» Work required
Relabel the data by putting "vernacular name" wherever "common name" appears. Keep everything else the same.

————

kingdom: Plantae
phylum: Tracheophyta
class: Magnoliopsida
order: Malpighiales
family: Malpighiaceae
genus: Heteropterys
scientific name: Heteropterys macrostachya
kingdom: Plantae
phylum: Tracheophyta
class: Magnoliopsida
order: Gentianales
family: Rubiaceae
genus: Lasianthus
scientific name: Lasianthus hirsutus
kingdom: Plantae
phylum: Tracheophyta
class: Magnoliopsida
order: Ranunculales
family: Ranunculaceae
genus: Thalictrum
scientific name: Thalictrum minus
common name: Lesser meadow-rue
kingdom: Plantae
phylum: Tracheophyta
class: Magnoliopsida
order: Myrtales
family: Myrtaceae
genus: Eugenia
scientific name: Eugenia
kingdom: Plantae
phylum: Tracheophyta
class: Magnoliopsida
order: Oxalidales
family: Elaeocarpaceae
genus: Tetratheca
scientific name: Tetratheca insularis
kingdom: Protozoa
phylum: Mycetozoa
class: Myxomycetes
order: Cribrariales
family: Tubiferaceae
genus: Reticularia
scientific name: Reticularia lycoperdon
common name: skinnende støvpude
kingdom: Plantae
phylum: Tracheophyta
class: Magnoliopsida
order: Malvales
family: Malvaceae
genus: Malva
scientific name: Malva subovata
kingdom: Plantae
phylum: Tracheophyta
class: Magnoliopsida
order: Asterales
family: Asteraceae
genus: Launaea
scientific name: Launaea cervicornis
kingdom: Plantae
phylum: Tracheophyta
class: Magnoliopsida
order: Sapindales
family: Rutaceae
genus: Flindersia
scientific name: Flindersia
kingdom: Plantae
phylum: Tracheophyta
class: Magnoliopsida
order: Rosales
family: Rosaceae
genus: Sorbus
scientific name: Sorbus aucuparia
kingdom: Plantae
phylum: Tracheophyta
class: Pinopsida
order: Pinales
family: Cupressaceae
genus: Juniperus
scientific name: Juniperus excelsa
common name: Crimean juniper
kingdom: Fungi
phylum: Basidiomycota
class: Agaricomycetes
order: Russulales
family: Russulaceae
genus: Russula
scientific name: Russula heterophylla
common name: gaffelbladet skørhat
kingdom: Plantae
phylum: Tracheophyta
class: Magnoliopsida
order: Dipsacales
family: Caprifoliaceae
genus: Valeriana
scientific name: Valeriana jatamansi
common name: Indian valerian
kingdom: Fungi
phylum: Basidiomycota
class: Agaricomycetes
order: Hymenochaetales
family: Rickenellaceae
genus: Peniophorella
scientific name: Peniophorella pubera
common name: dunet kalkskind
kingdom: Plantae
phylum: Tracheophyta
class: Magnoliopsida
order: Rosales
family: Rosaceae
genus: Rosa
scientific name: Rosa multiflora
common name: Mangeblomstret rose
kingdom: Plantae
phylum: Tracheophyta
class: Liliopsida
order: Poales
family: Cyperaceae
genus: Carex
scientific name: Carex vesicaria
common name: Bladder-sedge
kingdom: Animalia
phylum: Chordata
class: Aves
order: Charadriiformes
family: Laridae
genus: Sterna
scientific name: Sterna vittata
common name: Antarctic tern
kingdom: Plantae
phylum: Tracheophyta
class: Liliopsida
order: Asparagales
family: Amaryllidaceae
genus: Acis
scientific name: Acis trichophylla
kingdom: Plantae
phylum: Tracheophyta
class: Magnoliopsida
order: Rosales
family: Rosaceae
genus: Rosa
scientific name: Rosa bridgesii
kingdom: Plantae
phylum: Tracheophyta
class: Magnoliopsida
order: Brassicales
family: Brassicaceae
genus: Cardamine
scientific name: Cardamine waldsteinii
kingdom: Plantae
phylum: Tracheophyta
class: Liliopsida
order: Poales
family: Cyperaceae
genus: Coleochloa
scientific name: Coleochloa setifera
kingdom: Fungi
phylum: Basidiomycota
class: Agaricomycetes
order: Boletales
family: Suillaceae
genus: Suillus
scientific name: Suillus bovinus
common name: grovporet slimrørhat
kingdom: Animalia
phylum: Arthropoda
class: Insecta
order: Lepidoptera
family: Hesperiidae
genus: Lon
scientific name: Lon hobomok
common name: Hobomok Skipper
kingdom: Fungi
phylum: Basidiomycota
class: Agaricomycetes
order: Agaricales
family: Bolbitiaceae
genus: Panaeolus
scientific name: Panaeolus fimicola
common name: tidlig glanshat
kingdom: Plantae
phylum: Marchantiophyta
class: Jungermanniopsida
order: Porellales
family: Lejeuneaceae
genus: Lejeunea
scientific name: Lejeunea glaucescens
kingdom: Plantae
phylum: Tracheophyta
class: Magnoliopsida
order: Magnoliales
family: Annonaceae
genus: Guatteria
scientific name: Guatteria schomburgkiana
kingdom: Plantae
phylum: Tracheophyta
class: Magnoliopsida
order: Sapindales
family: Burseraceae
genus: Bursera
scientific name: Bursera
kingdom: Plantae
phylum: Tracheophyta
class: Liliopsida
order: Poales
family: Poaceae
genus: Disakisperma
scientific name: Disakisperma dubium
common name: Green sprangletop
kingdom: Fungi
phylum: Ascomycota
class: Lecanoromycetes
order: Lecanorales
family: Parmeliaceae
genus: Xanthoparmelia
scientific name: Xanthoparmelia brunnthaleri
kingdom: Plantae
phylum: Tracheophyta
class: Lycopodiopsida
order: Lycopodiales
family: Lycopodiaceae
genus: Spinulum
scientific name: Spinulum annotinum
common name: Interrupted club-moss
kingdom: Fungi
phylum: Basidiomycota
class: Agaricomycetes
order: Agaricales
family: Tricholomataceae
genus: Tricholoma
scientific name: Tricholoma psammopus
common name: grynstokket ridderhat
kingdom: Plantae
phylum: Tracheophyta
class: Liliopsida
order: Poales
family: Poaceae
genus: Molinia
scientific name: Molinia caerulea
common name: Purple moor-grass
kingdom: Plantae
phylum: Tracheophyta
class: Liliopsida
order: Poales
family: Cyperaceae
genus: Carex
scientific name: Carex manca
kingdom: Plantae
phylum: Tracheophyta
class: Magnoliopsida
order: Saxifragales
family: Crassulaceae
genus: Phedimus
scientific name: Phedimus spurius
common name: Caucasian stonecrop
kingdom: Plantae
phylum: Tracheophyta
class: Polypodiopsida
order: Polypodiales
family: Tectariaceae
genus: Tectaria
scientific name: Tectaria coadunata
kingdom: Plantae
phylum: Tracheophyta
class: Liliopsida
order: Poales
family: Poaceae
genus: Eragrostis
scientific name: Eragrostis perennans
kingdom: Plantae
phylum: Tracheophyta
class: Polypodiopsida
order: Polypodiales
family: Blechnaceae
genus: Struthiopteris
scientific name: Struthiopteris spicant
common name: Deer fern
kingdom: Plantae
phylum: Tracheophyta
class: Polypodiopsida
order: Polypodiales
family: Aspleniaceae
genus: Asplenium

————

» Full output
kingdom: Plantae
phylum: Tracheophyta
class: Magnoliopsida
order: Malpighiales
family: Malpighiaceae
genus: Heteropterys
scientific name: Heteropterys macrostachya
kingdom: Plantae
phylum: Tracheophyta
class: Magnoliopsida
order: Gentianales
family: Rubiaceae
genus: Lasianthus
scientific name: Lasianthus hirsutus
kingdom: Plantae
phylum: Tracheophyta
class: Magnoliopsida
order: Ranunculales
family: Ranunculaceae
genus: Thalictrum
scientific name: Thalictrum minus
vernacular name: Lesser meadow-rue
kingdom: Plantae
phylum: Tracheophyta
class: Magnoliopsida
order: Myrtales
family: Myrtaceae
genus: Eugenia
scientific name: Eugenia
kingdom: Plantae
phylum: Tracheophyta
class: Magnoliopsida
order: Oxalidales
family: Elaeocarpaceae
genus: Tetratheca
scientific name: Tetratheca insularis
kingdom: Protozoa
phylum: Mycetozoa
class: Myxomycetes
order: Cribrariales
family: Tubiferaceae
genus: Reticularia
scientific name: Reticularia lycoperdon
vernacular name: skinnende støvpude
kingdom: Plantae
phylum: Tracheophyta
class: Magnoliopsida
order: Malvales
family: Malvaceae
genus: Malva
scientific name: Malva subovata
kingdom: Plantae
phylum: Tracheophyta
class: Magnoliopsida
order: Asterales
family: Asteraceae
genus: Launaea
scientific name: Launaea cervicornis
kingdom: Plantae
phylum: Tracheophyta
class: Magnoliopsida
order: Sapindales
family: Rutaceae
genus: Flindersia
scientific name: Flindersia
kingdom: Plantae
phylum: Tracheophyta
class: Magnoliopsida
order: Rosales
family: Rosaceae
genus: Sorbus
scientific name: Sorbus aucuparia
kingdom: Plantae
phylum: Tracheophyta
class: Pinopsida
order: Pinales
family: Cupressaceae
genus: Juniperus
scientific name: Juniperus excelsa
vernacular name: Crimean juniper
kingdom: Fungi
phylum: Basidiomycota
class: Agaricomycetes
order: Russulales
family: Russulaceae
genus: Russula
scientific name: Russula heterophylla
vernacular name: gaffelbladet skørhat
kingdom: Plantae
phylum: Tracheophyta
class: Magnoliopsida
order: Dipsacales
family: Caprifoliaceae
genus: Valeriana
scientific name: Valeriana jatamansi
vernacular name: Indian valerian
kingdom: Fungi
phylum: Basidiomycota
class: Agaricomycetes
order: Hymenochaetales
family: Rickenellaceae
genus: Peniophorella
scientific name: Peniophorella pubera
vernacular name: dunet kalkskind
kingdom: Plantae
phylum: Tracheophyta
class: Magnoliopsida
order: Rosales
family: Rosaceae
genus: Rosa
scientific name: Rosa multiflora
vernacular name: Mangeblomstret rose
kingdom: Plantae
phylum: Tracheophyta
class: Liliopsida
order: Poales
family: Cyperaceae
genus: Carex
scientific name: Carex vesicaria
vernacular name: Bladder-sedge
kingdom: Animalia
phylum: Chordata
class: Aves
order: Charadriiformes
family: Laridae
genus: Sterna
scientific name: Sterna vittata
vernacular name: Antarctic tern
kingdom: Plantae
phylum: Tracheophyta
class: Liliopsida
order: Asparagales
family: Amaryllidaceae
genus: Acis
scientific name: Acis trichophylla
kingdom: Plantae
phylum: Tracheophyta
class: Magnoliopsida
order: Rosales
family: Rosaceae
genus: Rosa
scientific name: Rosa bridgesii
kingdom: Plantae
phylum: Tracheophyta
class: Magnoliopsida
order: Brassicales
family: Brassicaceae
genus: Cardamine
scientific name: Cardamine waldsteinii
kingdom: Plantae
phylum: Tracheophyta
class: Liliopsida
order: Poales
family: Cyperaceae
genus: Coleochloa
scientific name: Coleochloa setifera
kingdom: Fungi
phylum: Basidiomycota
class: Agaricomycetes
order: Boletales
family: Suillaceae
genus: Suillus
scientific name: Suillus bovinus
vernacular name: grovporet slimrørhat
kingdom: Animalia
phylum: Arthropoda
class: Insecta
order: Lepidoptera
family: Hesperiidae
genus: Lon
scientific name: Lon hobomok
vernacular name: Hobomok Skipper
kingdom: Fungi
phylum: Basidiomycota
class: Agaricomycetes
order: Agaricales
family: Bolbitiaceae
genus: Panaeolus
scientific name: Panaeolus fimicola
vernacular name: tidlig glanshat
kingdom: Plantae
phylum: Marchantiophyta
class: Jungermanniopsida
order: Porellales
family: Lejeuneaceae
genus: Lejeunea
scientific name: Lejeunea glaucescens
kingdom: Plantae
phylum: Tracheophyta
class: Magnoliopsida
order: Magnoliales
family: Annonaceae
genus: Guatteria
scientific name: Guatteria schomburgkiana
kingdom: Plantae
phylum: Tracheophyta
class: Magnoliopsida
order: Sapindales
family: Burseraceae
genus: Bursera
scientific name: Bursera
kingdom: Plantae
phylum: Tracheophyta
class: Liliopsida
order: Poales
family: Poaceae
genus: Disakisperma
scientific name: Disakisperma dubium
vernacular name: Green sprangletop
kingdom: Fungi
phylum: Ascomycota
class: Lecanoromycetes
order: Lecanorales
family: Parmeliaceae
genus: Xanthoparmelia
scientific name: Xanthoparmelia brunnthaleri
kingdom: Plantae
phylum: Tracheophyta
class: Lycopodiopsida
order: Lycopodiales
family: Lycopodiaceae
genus: Spinulum
scientific name: Spinulum annotinum
vernacular name: Interrupted club-moss
kingdom: Fungi
phylum: Basidiomycota
class: Agaricomycetes
order: Agaricales
family: Tricholomataceae
genus: Tricholoma
scientific name: Tricholoma psammopus
vernacular name: grynstokket ridderhat
kingdom: Plantae
phylum: Tracheophyta
class: Liliopsida
order: Poales
family: Poaceae
genus: Molinia
scientific name: Molinia caerulea
vernacular name: Purple moor-grass
kingdom: Plantae
phylum: Tracheophyta
class: Liliopsida
order: Poales
family: Cyperaceae
genus: Carex
scientific name: Carex manca
kingdom: Plantae
phylum: Tracheophyta
class: Magnoliopsida
order: Saxifragales
family: Crassulaceae
genus: Phedimus
scientific name: Phedimus spurius
vernacular name: Caucasian stonecrop
kingdom: Plantae
phylum: Tracheophyta
class: Polypodiopsida
order: Polypodiales
family: Tectariaceae
genus: Tectaria
scientific name: Tectaria coadunata
kingdom: Plantae
phylum: Tracheophyta
class: Liliopsida
order: Poales
family: Poaceae
genus: Eragrostis
scientific name: Eragrostis perennans
kingdom: Plantae
phylum: Tracheophyta
class: Polypodiopsida
order: Polypodiales
family: Blechnaceae
genus: Struthiopteris
scientific name: Struthiopteris spicant
vernacular name: Deer fern
kingdom: Plantae
phylum: Tracheophyta
class: Polypodiopsida
order: Polypodiales
family: Aspleniaceae
genus: Asplenium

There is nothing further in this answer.